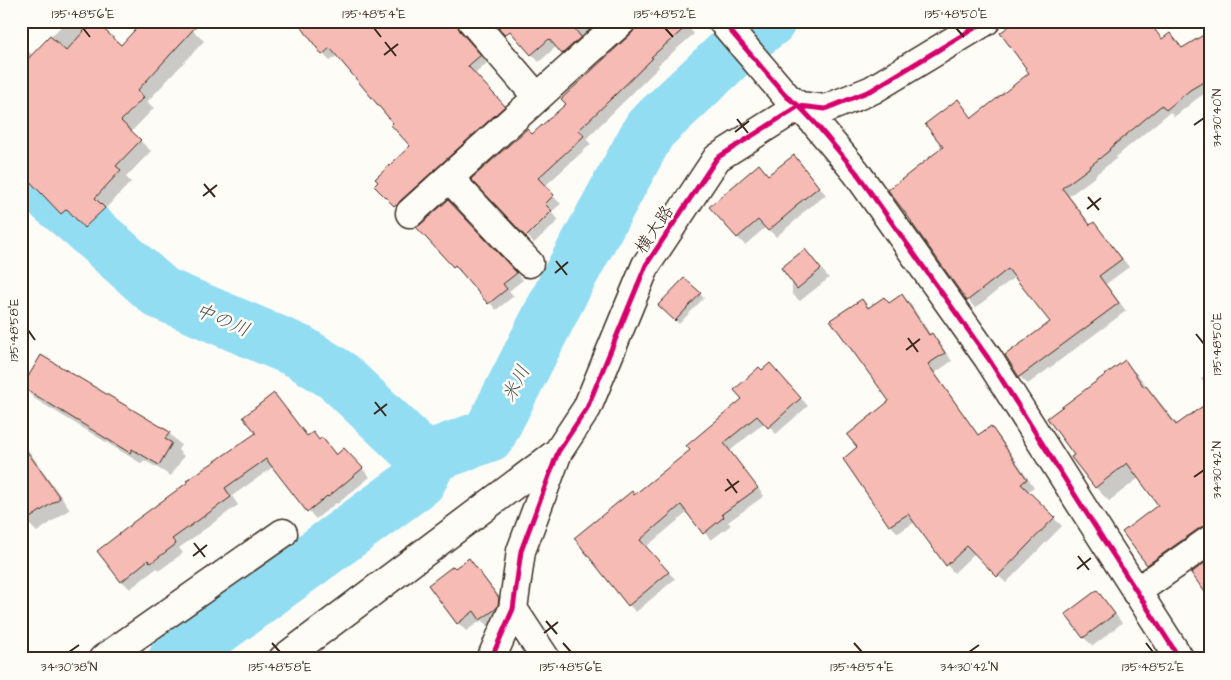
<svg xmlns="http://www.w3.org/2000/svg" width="1231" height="680" viewBox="0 0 1231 680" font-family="'Architects Daughter','Klee One',sans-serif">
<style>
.shadow{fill:#0003}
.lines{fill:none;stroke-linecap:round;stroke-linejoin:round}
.river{stroke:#93ddf3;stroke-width:54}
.building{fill:#f6bbb4;stroke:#3b2a1e}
.minor-casing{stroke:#3b2a1e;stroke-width:31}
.minor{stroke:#fdfcf7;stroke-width:28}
.cycleway-casing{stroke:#fdfcf7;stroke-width:8}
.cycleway{stroke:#d6006c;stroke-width:5}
.ticks{fill:none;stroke:#3b2a1e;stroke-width:2}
.labels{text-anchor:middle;stroke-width:5;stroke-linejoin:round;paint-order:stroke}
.street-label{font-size:18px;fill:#3b2a1e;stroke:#fdfcf7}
.water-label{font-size:19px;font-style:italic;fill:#515753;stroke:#fdfcf7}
.neatline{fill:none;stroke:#3b2a1e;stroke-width:2}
.ticks-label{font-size:12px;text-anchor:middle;fill:#3b2a1e}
</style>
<rect width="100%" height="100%" fill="#fdfcf7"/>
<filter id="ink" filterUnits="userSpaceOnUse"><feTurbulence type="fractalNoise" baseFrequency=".02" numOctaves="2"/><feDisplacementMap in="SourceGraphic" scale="10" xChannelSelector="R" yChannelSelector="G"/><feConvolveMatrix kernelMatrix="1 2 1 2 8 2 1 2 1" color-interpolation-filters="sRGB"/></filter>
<g filter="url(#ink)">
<path class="shadow" d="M66 21H93L121 47 183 21 204 41 147 102 154 108 131 132 151 151 126 177 131 182 105 209 115 219 96 238 78 219 73 224 42 192 40 194 21 175V50L25 47 33 56Z
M298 21H453L467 40 487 63 475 74 512 114 402 213 376 186 412 146 338 55 330 61 323 54Z
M503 21H614L570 61 557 46 539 62Z
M638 21H684L694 34 658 65 659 67 586 139 591 144 544 187 561 204 551 212 559 220 534 243 527 236 532 136 567 104 633 33 638 27Z
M1210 32V90L1198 98 1174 117 1170 112 1116 157 1117 158 1095 175 1096 176 1069 196 1091 225 1094 223 1101 231 1129 267 1106 284 1126 311 1028 384 1020 377 1007 356 1052 322 1016 276 975 308 968 300 945 147 957 101 973 119 1163 40 1170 34 1183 49Z
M794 157 801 164 826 195 801 214 802 215 776 237 766 227 745 245 737 237 769 176Z
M455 209 523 280 509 291 514 296 496 310 463 271 461 273 454 266Z
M805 250 813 259 829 278 800 301 792 294V281Z
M684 280 704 298 679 324 660 305Z
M902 295 910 303 931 335 939 342 952 361 935 373 979 436 991 428 999 436 1034 487 1027 492 1062 526 1006 583 975 553 954 573 947 565 915 522 898 533 890 525 859 448 891 402 862 300 870 308 884 298 890 304Z
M1124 362 1138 375 1178 425 1210 403V544L1162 577 1148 564 1124 532 1160 505 1139 478 1109 501 1096 488 1073 457 1075 455Z
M762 372H777L808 406 776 434 765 422 730 451 764 496 728 522 731 525 711 540 688 512 646 547 675 579 636 612 629 605 635 496 691 450 744 399Z
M1210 372V391L1201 379Z
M23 387 169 433 181 445 178 450 184 456 171 476 144 460 142 464 35 399Z
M281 403 308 437 313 433 320 441 322 439 337 455 352 457 370 477 337 504 336 503 316 519 308 511 273 467 232 496 238 505 179 548 183 553 160 570 157 568 130 589 122 581 258 433Z
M21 440 70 509 37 532 26 521 21 514Z
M469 560 477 568 507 607 505 616 489 627 482 620 466 631 458 623 455 569Z
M1097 592 1105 600 1122 623 1093 646 1084 638 1067 614Z"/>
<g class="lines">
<path class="river" d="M21 172 80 221 161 293 300 352 338 376 416 450 432 456
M175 659 419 481 432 456 489 435 566 283 650 129 747 38 769 21"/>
</g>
<path class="building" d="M93 21H95L121 45 143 21H201L137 91 144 97 121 121 141 140 116 166 121 170 95 198 105 208 84 228 67 209 61 214 21 172V66L50 36 66 51Z
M297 21H457V24L460 31 481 55 468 66 505 106 400 201 397 206 395 205 394 206 374 186 378 182 375 179 410 146 391 125 393 123 330 48 322 55Z
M493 21H569L581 37 562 54 549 39 531 55 510 31 505 35Z
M639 21H693L651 57 653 58 579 130 584 136 538 178 554 195 545 204 552 211 526 237 471 179 527 129 532 134 566 104 561 99 632 33Z
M1016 21H1148L1162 39 1170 33 1182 48 1210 31V78L1190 90 1166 110 1162 105 1109 149 1110 150 1089 167V168L1062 188 1090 225 1094 222 1122 259 1099 276 1119 303 1019 377 1005 355 1050 322 1008 269 967 301 911 222H912L888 190 943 147 925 124 958 99 972 118 1029 73 1025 68H1026L1000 33Z
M794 155 819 187 795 206 796 207 768 231 758 220 737 238 709 207 759 164 768 175Z
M448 200 517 273 503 284 507 289 488 304 455 265 453 267 416 227 420 225Z
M805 249 821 269 797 289 781 268Z
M684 278 701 293 675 321 658 305Z
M902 294 929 335 932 333 945 353 928 364 978 435 991 426 1027 479 1021 484 1055 517 997 577 967 546 946 566 908 514 889 526 843 459 857 447 847 435 889 401 830 320 862 299 868 308 884 297 889 303Z
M41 355 170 432 165 439 172 443 159 465 132 449 130 453 22 387Z
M1125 360 1144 387 1146 386 1176 425 1210 401V525L1201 527 1147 565 1122 532 1158 505 1127 463 1095 488 1071 457 1074 455 1047 418Z
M770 363 801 398 768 428 757 416 724 443 758 488 722 514 724 517 703 534 681 505 640 540 669 572 628 606 574 538 632 491 634 495 690 450 686 446 742 399 734 390 759 367 762 370Z
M274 393 307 436 313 432 319 440 322 437 336 455 344 448 363 468 328 497 327 496 307 512 266 459 225 488 231 497 172 539 176 544 151 563 148 560 121 582 97 551 132 524V523L188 482 186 481 256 433 243 417Z
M21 443 60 498 21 524Z
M469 558 499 598 498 605 497 608 480 620 474 611 457 624 428 585 453 566 455 568Z
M1210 559V599L1191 573Z
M1097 590 1115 614 1083 638 1065 614Z"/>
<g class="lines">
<defs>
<path id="minor" d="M472 21 537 97
M722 21 787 97 799 106 816 124 856 172 988 358 1087 514 1180 659
M449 178 529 263
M410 213 622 21
M1136 592 1210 540
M513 609 546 659
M103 659 283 533
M283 659 558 452
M491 659 513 609 521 551 558 452 587 408 646 265 717 158 799 106 825 109 872 90 986 21"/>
</defs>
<use href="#minor" class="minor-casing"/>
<use href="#minor" class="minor"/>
<defs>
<path id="cycleway" d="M722 21 787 97 799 106 816 124 856 172 988 358 1087 514 1180 659
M491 659 513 609 521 551 558 452 587 408 646 265 717 158 799 106 825 109 872 90 986 21"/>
</defs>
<use href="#cycleway" class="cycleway-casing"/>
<use href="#cycleway" class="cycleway"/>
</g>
</g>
<path class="ticks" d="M83 28 90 37M374 28 381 37M665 28 673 37M956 28 964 37M385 42 396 56M384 55 398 44M737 119 748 133M1194 125 1204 118M735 132 749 121M204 184 215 197M203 196 217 185M1088 197 1099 210M1087 209 1101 198M556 261 567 275M555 273 568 262M28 330 35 340M1196 334 1204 344M908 338 918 352M906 350 920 339M375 402 386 416M374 414 387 404M1194 477 1204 470M727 479 737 493M725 491 739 481M194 543 205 557M193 556 207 545M1078 556 1089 570M1077 569 1091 558M546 621 557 634M544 633 558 622M272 643 280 652M563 643 571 652M854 643 862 652M1146 643 1153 652M69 652 79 645M969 652 979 645"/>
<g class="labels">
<g class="street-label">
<text transform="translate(654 229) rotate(-56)" y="6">横大路</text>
</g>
<g class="water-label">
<text transform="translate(223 319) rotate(23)" y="7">中の川</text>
<text transform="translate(515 383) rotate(-63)" y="7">米川</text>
</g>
</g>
<rect width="1231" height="680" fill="none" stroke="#fdfcf7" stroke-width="55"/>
<rect x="28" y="28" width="1176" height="624" class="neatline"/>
<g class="ticks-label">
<text x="83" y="18">135°48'56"E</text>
<text x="374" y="18">135°48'54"E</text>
<text x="665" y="18">135°48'52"E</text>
<text x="956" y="18">135°48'50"E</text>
<text transform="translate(1217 118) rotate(-90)" y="4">34°30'40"N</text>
<text transform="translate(14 330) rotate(-90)" y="4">135°48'58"E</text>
<text transform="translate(1217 344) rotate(-90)" y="4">135°48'50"E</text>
<text transform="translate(1217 470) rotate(-90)" y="4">34°30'42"N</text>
<text x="69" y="671">34°30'38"N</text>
<text x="280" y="671">135°48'58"E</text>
<text x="571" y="671">135°48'56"E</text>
<text x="862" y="671">135°48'54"E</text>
<text x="969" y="671">34°30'42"N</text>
<text x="1153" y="671">135°48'52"E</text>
</g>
</svg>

===============

YOUR INSTRUCTIONS:
Go through the data, and copy each line in which the word "filter" appears.

SOLUTION TO THIS PROBLEM:
<filter id="ink" filterUnits="userSpaceOnUse"><feTurbulence type="fractalNoise" baseFrequency=".02" numOctaves="2"/><feDisplacementMap in="SourceGraphic" scale="10" xChannelSelector="R" yChannelSelector="G"/><feConvolveMatrix kernelMatrix="1 2 1 2 8 2 1 2 1" color-interpolation-filters="sRGB"/></filter>
<g filter="url(#ink)">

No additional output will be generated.